Ergänzend möchte ich allerdings erwähnen, dass die «junge Welt» am Osterwochenende in einem Online-Leitartikel (https://www.jungewelt.de/artikel/424766.kurdischer-freiheitskampf-nato-armee-greift-an.html?sstr=pkk) über diese mutmaßlich völkerrechtswidrige Großoffensive der Türkischen NATO-Armee (und auch über die auf irakischer Seite ebenfalls bereitstehenden, bisher offenbar noch nicht in diese Angriffe involvierten, auch von Deutschland bewaffneten und ausgebildeten Peschmerga-Einheiten) berichtet hatte – außerdem über eine Intensivierung der türkischen Angriffe in den Syrischen Autonomiegebieten über Ostern, wo auch christlich-assyrische Dörfer beschossen worden sind.
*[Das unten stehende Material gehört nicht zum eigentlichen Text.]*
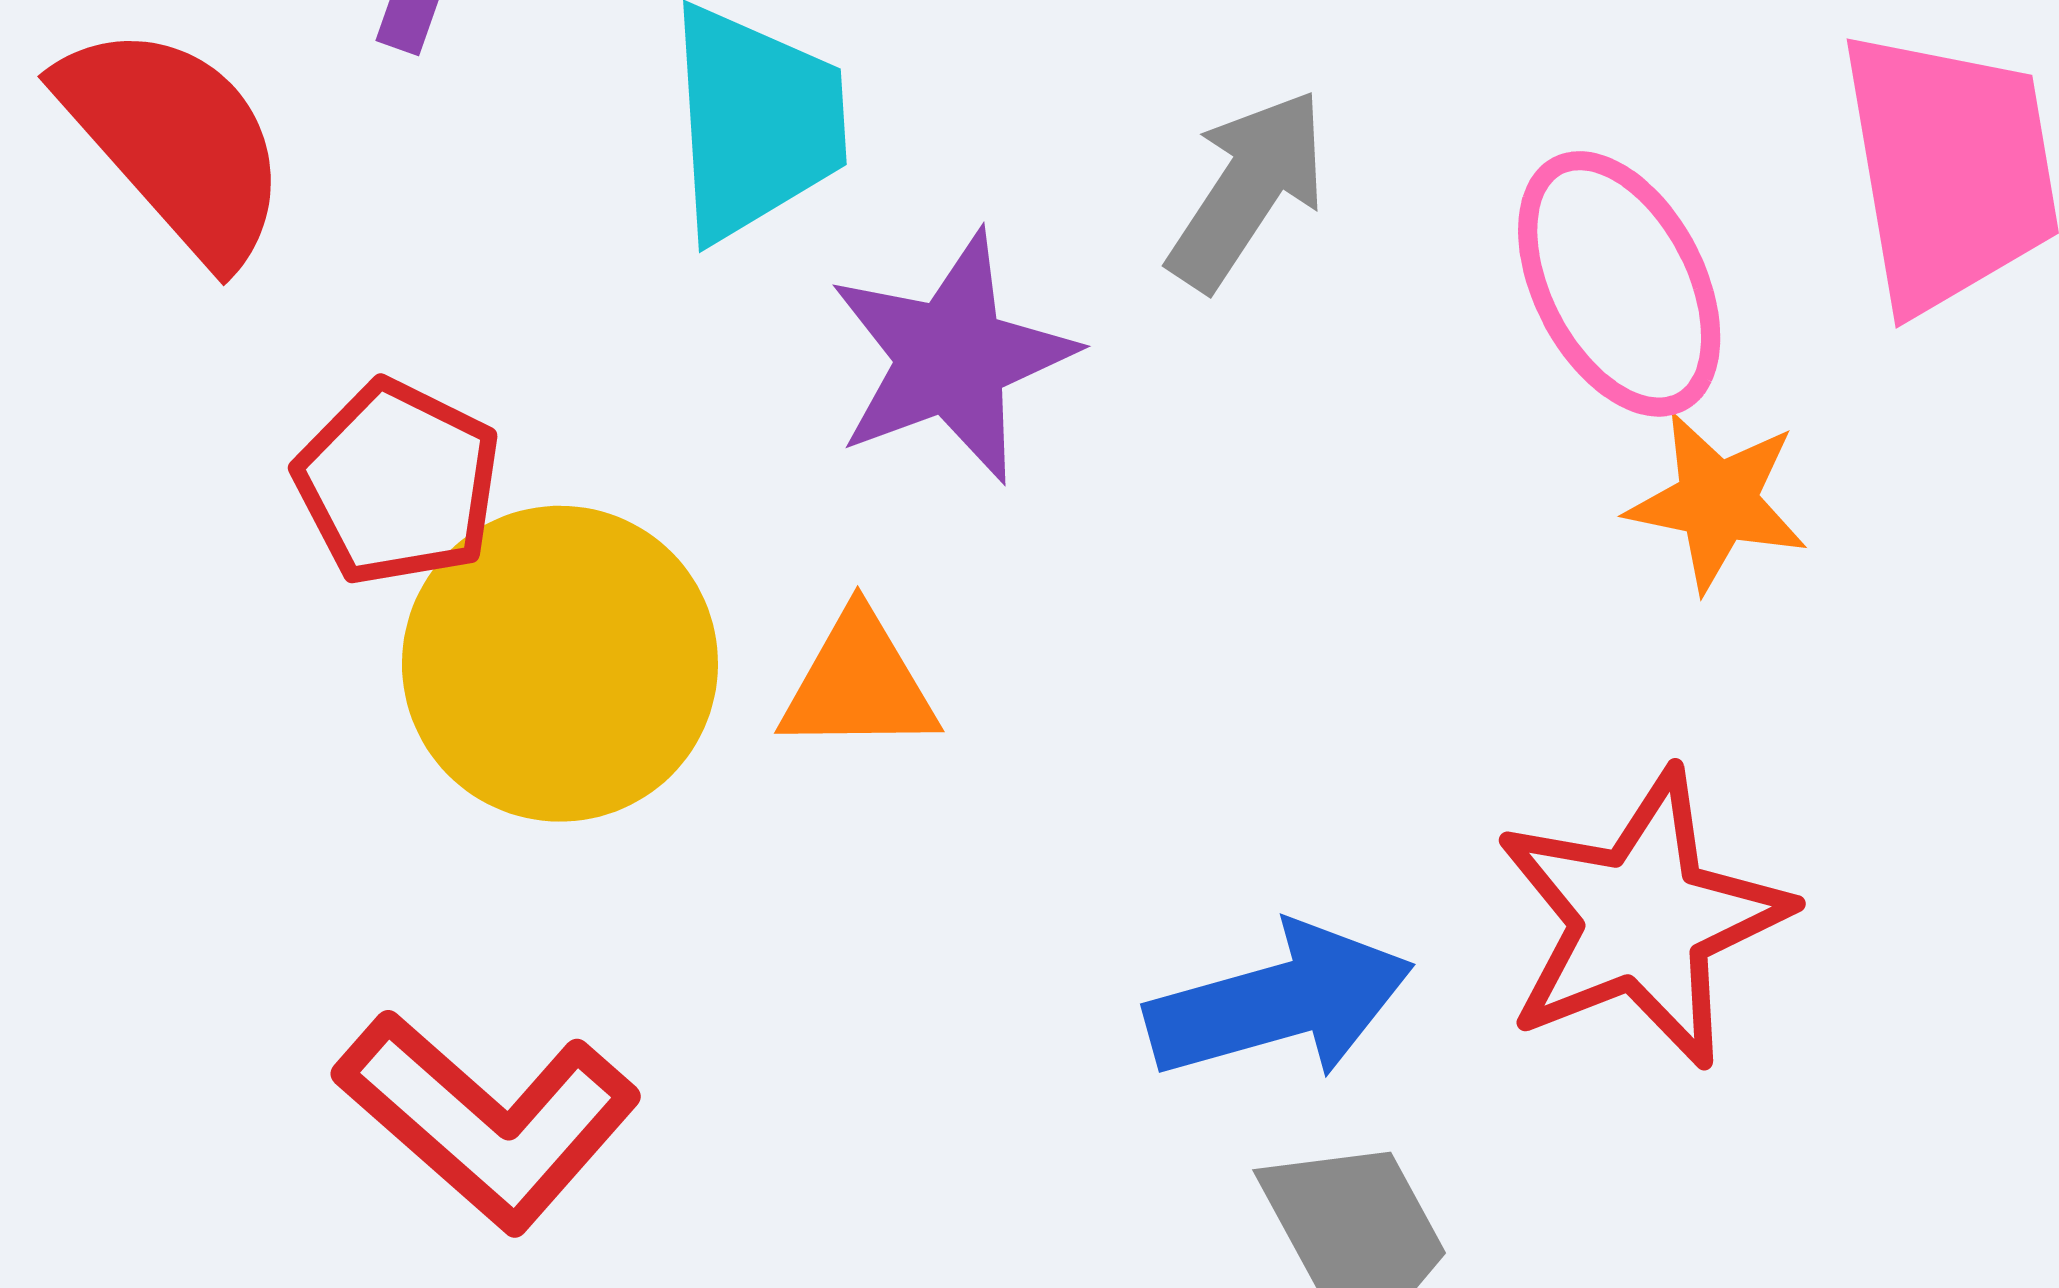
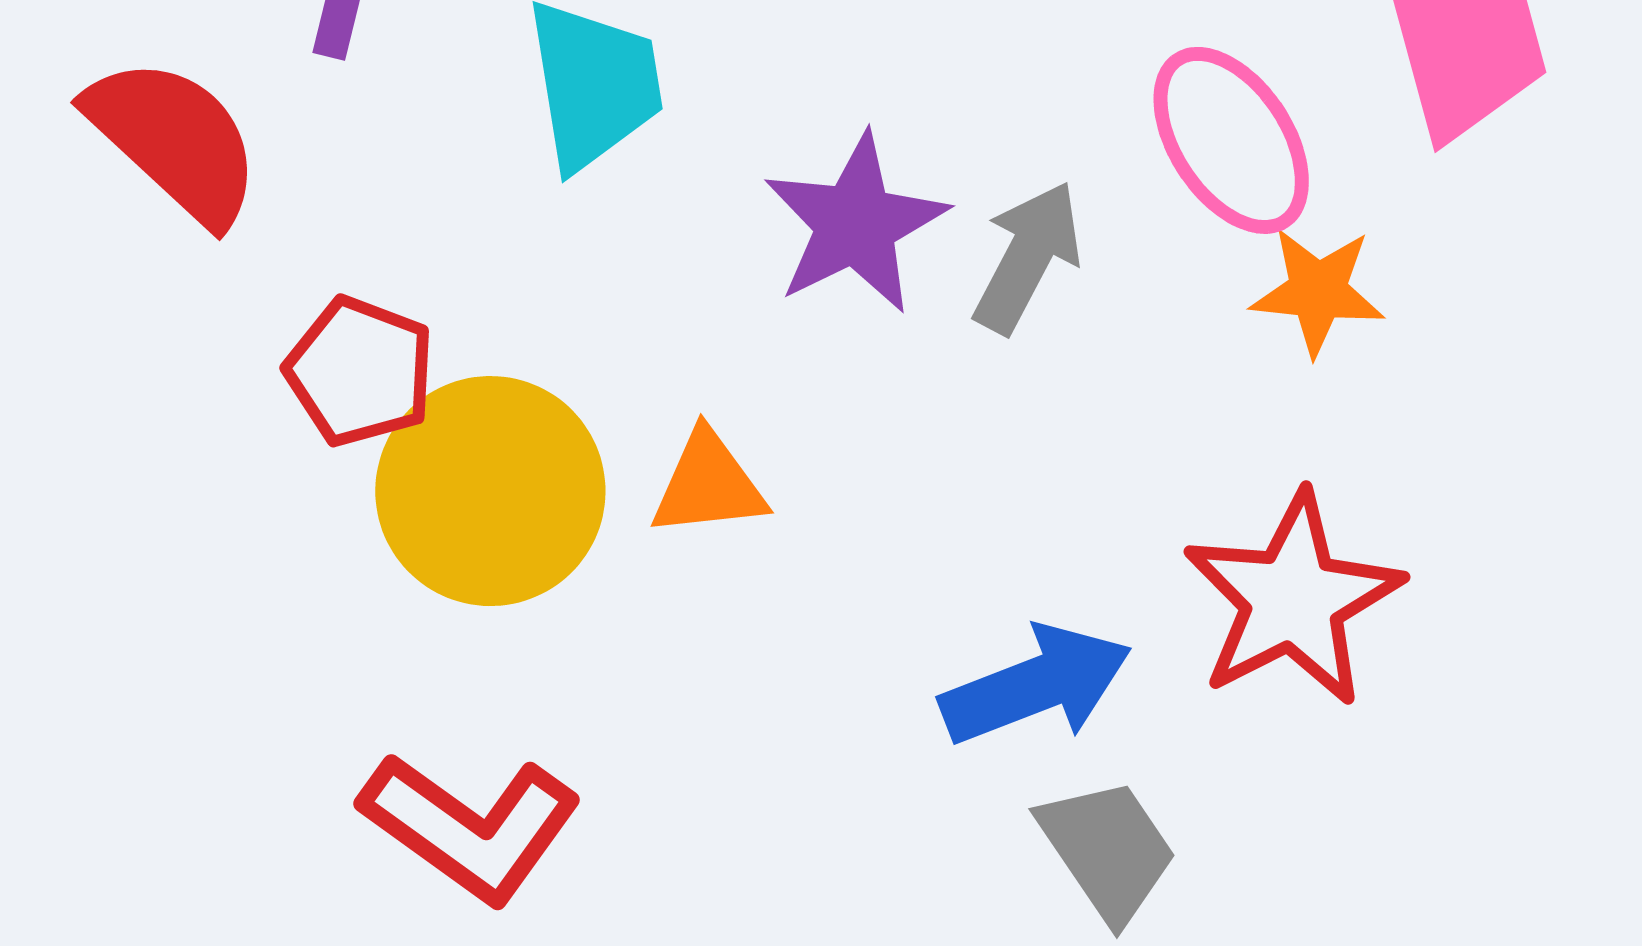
gray arrow: (1247, 189) -> (1028, 257), moved
purple star: (952, 357) -> (855, 224), moved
Ein autozentriertes westliches Weltbild, Tunnelblick, Scheinheiligkeit, Ohnmacht und Angst lassen uns Ereignisse mit verschiedenen Ellen messen und die Wertefrage zu Worthülsen verkommen. Wir bemerken nicht einmal, dass unsere Demokratien ausgehöhlt werden. Unsere Medien lassen uns dabei im Stich. Es geht m Blindflug und ohne Instrumente in die Zukunft.
Danke für den Artikel. Ja, es scheint von den MSM zu viel verlangt nach Relevanz zu berichten. Es wird nicht mehr informiert sondern Politik gemacht. Infosperber ist zum Glück eine Ausnahme. Danke
Daumen hoch
« …vertrieb die dort lebenden Kurden und annektierte das syrische Grenzgebiet» nennt sich ethnische Säuberung durch den befreundeten NATO-Staat Türkei und die USA «annektierte» die syrischen Ölquellen.
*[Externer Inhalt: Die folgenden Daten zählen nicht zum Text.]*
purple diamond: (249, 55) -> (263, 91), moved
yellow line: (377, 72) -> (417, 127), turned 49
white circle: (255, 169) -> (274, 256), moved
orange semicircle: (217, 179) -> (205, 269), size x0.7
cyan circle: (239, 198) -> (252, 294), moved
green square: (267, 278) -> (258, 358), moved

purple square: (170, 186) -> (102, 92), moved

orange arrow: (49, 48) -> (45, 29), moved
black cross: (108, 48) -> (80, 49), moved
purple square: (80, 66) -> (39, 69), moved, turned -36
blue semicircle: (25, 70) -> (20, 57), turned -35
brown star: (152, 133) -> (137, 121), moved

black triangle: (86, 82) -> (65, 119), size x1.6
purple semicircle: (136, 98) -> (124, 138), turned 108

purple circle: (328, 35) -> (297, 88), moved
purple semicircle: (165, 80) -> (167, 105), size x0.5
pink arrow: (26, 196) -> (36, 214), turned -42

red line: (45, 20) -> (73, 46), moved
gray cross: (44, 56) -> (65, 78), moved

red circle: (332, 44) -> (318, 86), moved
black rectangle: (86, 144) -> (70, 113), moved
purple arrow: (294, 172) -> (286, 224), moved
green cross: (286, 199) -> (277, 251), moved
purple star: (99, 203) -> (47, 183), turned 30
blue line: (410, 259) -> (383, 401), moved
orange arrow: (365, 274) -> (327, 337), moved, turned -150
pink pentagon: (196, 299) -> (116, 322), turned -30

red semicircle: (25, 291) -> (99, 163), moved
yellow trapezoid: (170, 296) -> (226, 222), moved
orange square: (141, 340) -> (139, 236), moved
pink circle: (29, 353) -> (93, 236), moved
Wir sollten auch amerikanische Produkte wie Frackinggas, Weizen, Soja und Erdgas aus türkischen Pipelines boykottieren.
Vorsicht mit solchen Forderungen!
Wo sollen dann der Weizen und das Soja und das Gas noch herkommen?
Wenn eine «Export-Weltmacht» wie Deutschland Energie und Rohstoffe nur noch aus friedlichen Ländern und «lupenreinen Demokratien», fair und ökologisch und nachhaltig gefördert, beziehen könnte, wäre es bei der derzeitigen Art des Wirtschaftens schnell vorbei mit der Weltmachtstellung – was natürlich notwendige und betrübliche Rückschlüsse zulässt auf die Basis dieser Macht
… und auf Gründe für die verbreitete Inkonsequenz und Doppelzüngigkeit.
Ausbeutung in der einen oder anderen Form scheint eine nicht unbedeutende Grundlage unseres «Erfolgs» zu sein.
@Langhammer
…. war ironisch gemeint
@ Peter Herzog: ja von mir doch auch … oder eher schon sarkastisch – aber nicht gegen Sie gerichtet, sondern dieses lebensfeindliche, unaufrichtige System betreffend, in das sich auch Deutschland schön «integriert»
Diese Frage beantworte ich mit einem klaren NEIN: das ist nicht zu viel verlangt. Grad der Angriff von der Türkei auf die kurdische Bevölkerung Iraks sollte im grösseren Zusammenhang analysiert und ebenso scharf verurteilt werden wie derjenige der Russen auf die Ukraine. Ich bin entsetzt.
Sie haben völlig Recht, es grenzt an der Schande!
Giovanni Coda
Das sind halt die sog. «Qualitätsmedien», für die die Steuerzahler Subventionen und Zwangsabgaben (d.h. indirekte Steuergelder) zahlen müssen!
S. No-Billag Abstimmung und Referendum zum Presseförderungsgesetz.
Staatliche Gelder und Subventionen bedeuten entgegen den Vorbringen in den Abstimmungskämpfen noch lange keine Qualität.
Sehr treffend und mehr als notwendig!